I agree with TK, same flooring for both areas. It will make the whole space look larger and add continuity. What you might consider is turning the material to run the length of the hall, beginning the switch directly under the center of the closed door. Or remove the door and begin the switch in the center of the doorway casing. If you really want to get creative, do the hallway on the diagonal.

Jim


----------



## joecaption

Laminate on a diagonal 
Big mistake.


----------



## Jim McClain

Maybe for some. I installed laminates for quite a few years of my 35 years in flooring installations. Takes a bit more time and material, but otherwise it's no different.

Jim


----------



## Pau-Latina

*Den and Hallway, same kind of flooring or different kind of florring*

Well, same kind of flooring it is. My only doubt will be installing the pieces vertical or horizontal?. Cause Jim, I don't follow about switching directly under the door closed, no door is closed, they are wide open.


----------



## Jim McClain

I saw a door in your picture.
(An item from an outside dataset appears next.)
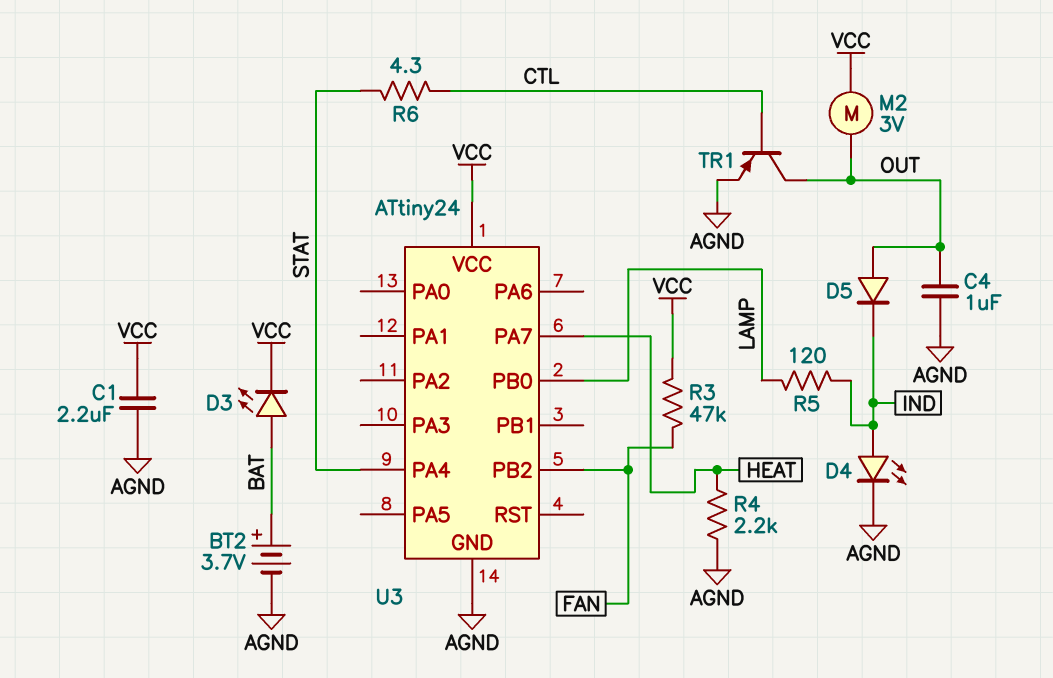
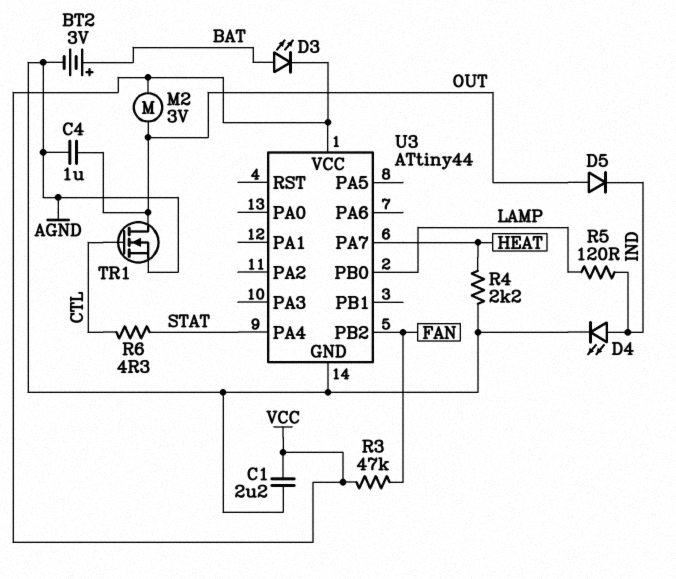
BT2: 3.7V (plus BAT, minus AGND) -> 3V (plus BAT, minus AGND)
TR1: PNP (B CTL, C OUT, E AGND) -> NMOS (G CTL, D OUT, S AGND)
U3: ATtiny24 -> ATtiny44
If you keep the door open all the time, why not just remove it and give yourself a little more space. Then you can break the direction switch right in the center of the casing - see the second picture below. The first picture shows how a transition should go under a door - so when the door is closed, you do not see the flooring poking under the door from the adjacent room. The third picture shows how I treated the switch to a diagonal layout in a hallway.

With laminate flooring, you will prob'ly need to use a "T" molding at the transition. This will give you the ability to provide the proper expansion space under the T molding's lip. This is one of the disadvantages of laminate flooring, but if you cut the trim and position it right, it can look very good.

Jim


----------



## Pau-Latina

*Den and hallway, same kind of flooring or different kind of florring*

All right!!! Looks nice. I''ll try to do it like that.


----------



## kimberland30

Yep, just as Jim said. We just did our living room and hallway and it's set up like Jim's second picture. I wish our installers had put a strip in front of every doorway like Jim's first picture. We have T moulding there now but they didn't do a great job of getting the carpet under there. We're having them come back out and do those areas over again.


----------



## Pau-Latina

*Den and hallway, same kind of flooring or different kind of florring*



kimberland30 said:


> Yep, just as Jim said. We just did our living room and hallway and it's set up like Jim's second picture. I wish our installers had put a strip in front of every doorway like Jim's first picture. We have T moulding there now but they didn't do a great job of getting the carpet under there. We're having them come back out and do those areas over again.


 


Yes, you're right. I have the same problem in the transition from den to kitchen where there is tile flooring. It has a gap in between tile and laminate. I think T molding should be wider.


----------